Begitu besar kerusakan akhlak sebelum masa dakwah Rasulullah SAW. Sebut saja antara lain adalah membunuh bayi perempuan, perzinaan di mana-mana dan sampai memuja berhala di sekitar ka’bah. Oleh karena itu, Nabi Muhammad diutus Allah SWT dalam rangka memperbaiki mental, kebejatan manusia pada era tersebut.
Bagi penduduk Mekkah, setiap malam selalu memgerjakan maksiat yang berada di pinggiran kota. Semua jenis maksiat dilakukan mulai berjudi, minum minuman keras, prostitusi sampai saling membunuh. Semua lapisan masyarakat melakukannya, para pemuka suku seperti Abu Sofyan juga kaya raya sering mengadakan pesta sambil mabuk-mabukan. Lalu penduduk yang dalam kekurangan turut serta meramaikan pesta tersebut masuk dalam pusaran kemaksiatan juga. Serta tidak terbatas pada usia, mulai remaja, dewasa dan orang tua gemar melakukan kemaksiatan.
Dalam budaya mereka, justru aneh bila ada orang yang tidak suka maksiat seperti yang ada pada diri Muhammad (sewaktu itu belum diangkat menjadi Rasul). Kemaksiatan mereka digambarkan dalam surah Al-Lahab, yang mendeskripsikan Abu Lahab yang gemar maksiat mendapat azab di akhirat bersama istrinya. Allah menunjukkan bahwa seorang ahli maksiat akan mendapat hukuman yang berat yang akan menjadi beban ruhnya dihadapan Allah SWT.
Maka Rasulullah pun datang untuk memperbaiki akhlak mereka semua. Agar terhindar dari segala bentuk kemaksiatan yang menghancurkan diri di alam keabadian. Beliau memulai dakwah dengan mengajarkan ketauhidan. Suatu bentuk akhlak yang paling tinggi di antara kebaikan lainnya. Jika manusia dapat berakhlak kepada Tuhan yang patut disembah, maka ia tentunya akan otomatis kepada sesama makhluk juga berakhlak baik.
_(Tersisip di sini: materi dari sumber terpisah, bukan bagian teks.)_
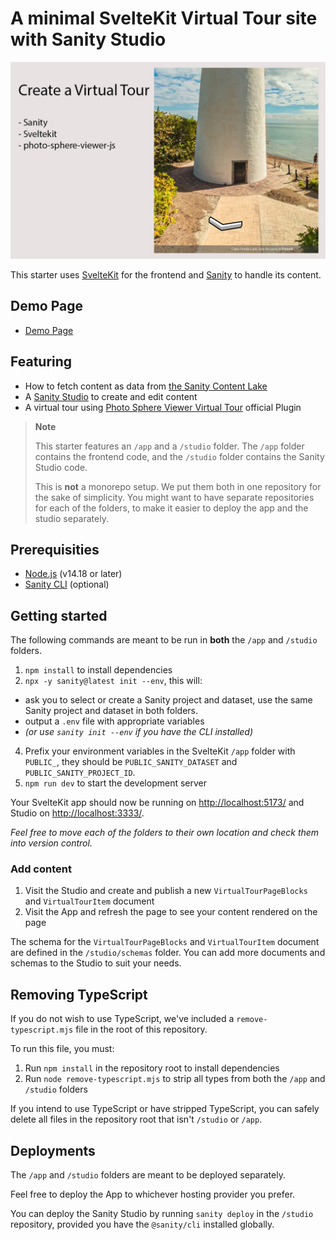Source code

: # A minimal SvelteKit Virtual Tour site with Sanity Studio

![Photo](./intro.jpg)

This starter uses [SvelteKit](https://kit.svelte.dev/) for the frontend and [Sanity](https://sanity.io/) to handle its content.

## Demo Page

- [Demo Page](https://enchanting-parfait-a5b9f6.netlify.app/)

## Featuring

- How to fetch content as data from [the Sanity Content Lake](https://www.sanity.io/docs/datastore)
- A [Sanity Studio](https://www.sanity.io/docs/sanity-studio) to create and edit content
- A virtual tour using [Photo Sphere Viewer Virtual Tour](https://photo-sphere-viewer.js.org/plugins/virtual-tour.html) official Plugin

> **Note**
>
> This starter features an `/app` and a `/studio` folder. The `/app` folder contains the frontend code, and the `/studio` folder contains the Sanity Studio code.
>
> This is **not** a monorepo setup. We put them both in one repository for the sake of simplicity. You might want to have separate repositories for each of the folders, to make it easier to deploy the app and the studio separately.

## Prerequisities

- [Node.js](https://nodejs.org/en/) (v14.18 or later)
- [Sanity CLI](https://www.sanity.io/docs/getting-started-with-sanity-cli) (optional)

## Getting started

The following commands are meant to be run in **both** the `/app` and `/studio` folders.

1. `npm install` to install dependencies
2. `npx -y sanity@latest init --env`, this will:

- ask you to select or create a Sanity project and dataset, use the same Sanity project and dataset in both folders.
- output a `.env` file with appropriate variables
- _(or use `sanity init --env` if you have the CLI installed)_

4. Prefix your environment variables in the SvelteKit `/app` folder with `PUBLIC_`, they should be `PUBLIC_SANITY_DATASET` and `PUBLIC_SANITY_PROJECT_ID`.
3. `npm run dev` to start the development server

Your SvelteKit app should now be running on [http://localhost:5173/](http://localhost:5173/) and Studio on [http://localhost:3333/](http://localhost:3333/).

_Feel free to move each of the folders to their own location and check them into version control._

### Add content

1. Visit the Studio and create and publish a new `VirtualTourPageBlocks` and `VirtualTourItem` document
2. Visit the App and refresh the page to see your content rendered on the page

The schema for the `VirtualTourPageBlocks` and `VirtualTourItem` document are defined in the `/studio/schemas` folder. You can add more documents and schemas to the Studio to suit your needs.

## Removing TypeScript

If you do not wish to use TypeScript, we've included a `remove-typescript.mjs` file in the root of this repository.

To run this file, you must:

1. Run `npm install` in the repository root to install dependencies
2. Run `node remove-typescript.mjs` to strip all types from both the `/app` and `/studio` folders

If you intend to use TypeScript or have stripped TypeScript, you can safely delete all files in the repository root that isn't `/studio` or `/app`.

## Deployments

The `/app` and `/studio` folders are meant to be deployed separately.

Feel free to deploy the App to whichever hosting provider you prefer.

You can deploy the Sanity Studio by running `sanity deploy` in the `/studio` repository, provided you have the `@sanity/cli` installed globally.
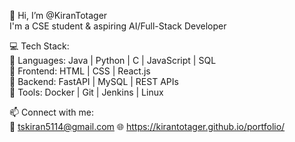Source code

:👋 Hi, I’m @KiranTotager  
 I'm a CSE student & aspiring AI/Full-Stack Developer  

💻 Tech Stack:  
🔹 Languages: Java | Python | C | JavaScript | SQL  
🔹 Frontend: HTML | CSS | React.js  
🔹 Backend: FastAPI | MySQL | REST APIs  
🔹 Tools: Docker | Git | Jenkins | Linux  

📫 Connect with me:  
📧 tskiran5114@gmail.com
🌐  https://kirantotager.github.io/portfolio/

<!---
KiranTotager/KiranTotager is a ✨ special ✨ repository because its `README.md` (this file) appears on your GitHub profile.
You can click the Preview link to take a look at your changes.
--->
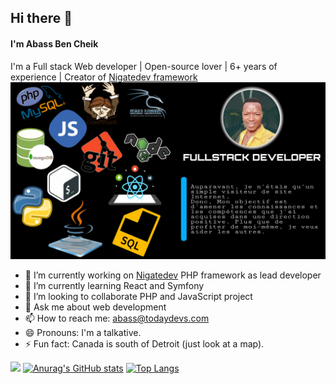 ## Hi there 👋

#### I'm Abass Ben Cheik
I'm a Full stack Web developer | Open-source lover | 6+ years of experience | Creator of [Nigatedev framework](https://github.com/nigatedev/nigatedev)
![Abass Ben Cheik](https://github.com/abass-bencheik/abass-bencheik/blob/main/abass-bencheik.jpg)
- 🔭 I’m currently working on [Nigatedev](https://github.com/nigatedev/nigatedev) PHP framework as lead developer
- 🌱 I’m currently learning React and Symfony
- 👯 I’m looking to collaborate PHP and JavaScript project
- 💬 Ask me about web development
- 📫 How to reach me: abass@todaydevs.com
- 😄 Pronouns: I'm a talkative.
- ⚡ Fun fact: Canada is south of Detroit (just look at a map).
<!-- 🤔 I’m looking for help with -->
![](https://komarev.com/ghpvc/?username=abass-bencheik&color=dc143c)
[![Anurag's GitHub stats](https://github-readme-stats.vercel.app/api?username=abass-bencheik)](https://github.com/anuraghazra/github-readme-stats)
[![Top Langs](https://github-readme-stats.vercel.app/api/top-langs/?username=abass-bencheik&layout=compact)](https://github.com/anuraghazra/github-readme-stats)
Demikianlah Rasulullah menjalankan misinya yaitu 13 tahun di Mekkah sebagai periode Makiyah. Lalu lanjut 10 tahun di Madinah dengan sebutan periode Madaniyah. Syukur Alhamdulillah, Rasulullah berhasil menyingkirkan berhala dari daerah tawaf sekitar ka’bah. Tapi Rasulullah juga berpesan agar umatnya juga menghilangkan semua berhala yang bersemayam di hati. Sehingga umatnya mendapatkan akhlak mulia dihadapan sang pencipta. Begitu juga, Rasulullah dapat menciptakan masyarakat yang madani di Madinah. Di mana saling menjaga kehormatan satu sama lainnya, sehingga mempunyai akhlak yang baik dengan sesamanya. Dengan demikian Rasulullah secara umum dapat melahirkan fondasi bagaimana kehidupan berakhlak yang baik di muka bumi.